テイクオフ目前 福島印刷 10月12日 (2016.10.11)
BPO拡大が手掛かり
次世代のビジネスモデルを確立
福島印刷(7870)は上放れ。売上高4期連続ピーク更新の見通し。テイクオフ目前だ。BPO(ビジネス・プロセス・アウトソーシング)によるもので、大手のほか中小の一角で台頭。技術開発、品質保証、情報セキュリティなどバージョンアップ。グーテンベルク(1440年頃)以来といわれる印刷業界の転換期。AIやロボット、IoTなど次世代対応に追われた企業の業務プロセス委託拡大が手掛かり。期待にこたえている。事実、前期の売上高構成比74.3%。うち事務通知のIPDP15億3500万円(28.2%増)、販促関連のDMDPサービス33億7100万円(7.6%増)。受注残もIPDP2億5900万円(67.9%増)、DMDP4億1000万円(49.8%増)と高水準。さらに続伸の見通し。ハイペースな設備投資によるもので、今期9億1800万円(前期8億7300万円)の計画。それも、最新鋭の高性能プリンター導入が決め手。償却負担(前期5億9300万円)が1億3000万円程度増加する上、人件費増も減益要因。胸突き八丁とみられる。2015年8月期、14年越し売上高60億円突破。以来2期で大台替え。次世代のビジネスモデルを確立した。地方自治体や金融機関向けIPDPと通販業者向けDMDPが主力。ともに情報処理の領域で08年高速インクジェットプリンターを北陸で最初に導入しブレークスルーの嚆矢になった。在来のBF(帳票類)前期12億6500万円、商業印刷4億2300万円も健在で顧客ニーズによるもの。前回述べた廣済堂(7868)と共同でDM・BOD(ブックオンデマンドサービス)を目指し、2月から稼働した埼玉のサテライト工場稼働が次のステップ。首都圏の一角に中継拠点が誕生しビジネスチャンス。廣済堂は、浅野新社長(67)のもと11月に新経営計画を発表する予定だ。2014年工業統計調査によると、印刷業の事業所2万5843。製造業24業種中5番目、全製造業の6.5%。出荷額5兆5365億円だが、ソフトや精密電子部品、産業資材関連を含め7兆5000億円との試算もある。同社は、一歩二歩抜け出した。

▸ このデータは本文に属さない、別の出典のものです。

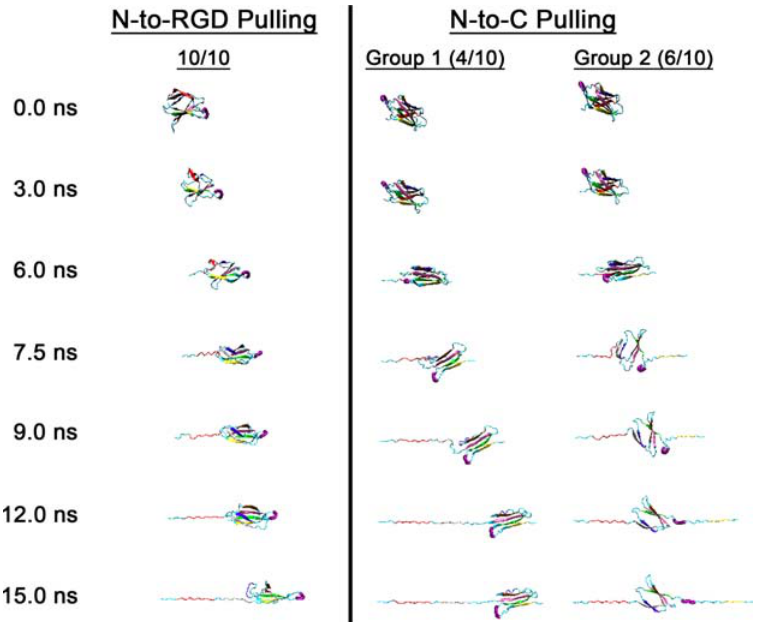
Figure 5. Snapshots of Early Events in the Unfolding Process (time # 15 ns). Unfolded structures show b -strand coloring corresponding to those defined in Figure 1A. The RGD loop is highlighted as a purple tube. The structures are oriented such that the N-terminal ends are on the left so that pulling of 10FNIII occurs towards the right. Unfolding as a function of time (labeled at left) is shown vertically for both N-to-RGD and N-to-C axes.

2017年8月期(非連結)は、売上高71億2000万円(7.9%増)、営業利益1億2800万円(62.3%減)、経常利益8800万円(42.9%減)と慎重な見通し。償却と人件費負担増を勘案したもので配当10円(中間5円)の予定。しかし、出足好調で上振れ期待。1Q発表(前期12月25日)が楽しみだ。来年も運気好調で下畠社長(61)が同運。18年(創業90年)、28年ターニングポイント。信頼性を欠くwebの時代に、後生に残すなら印刷が一番といわれる。同社にとって次の100年も印刷に変わりない。印刷なら5世紀後も閲覧可能という。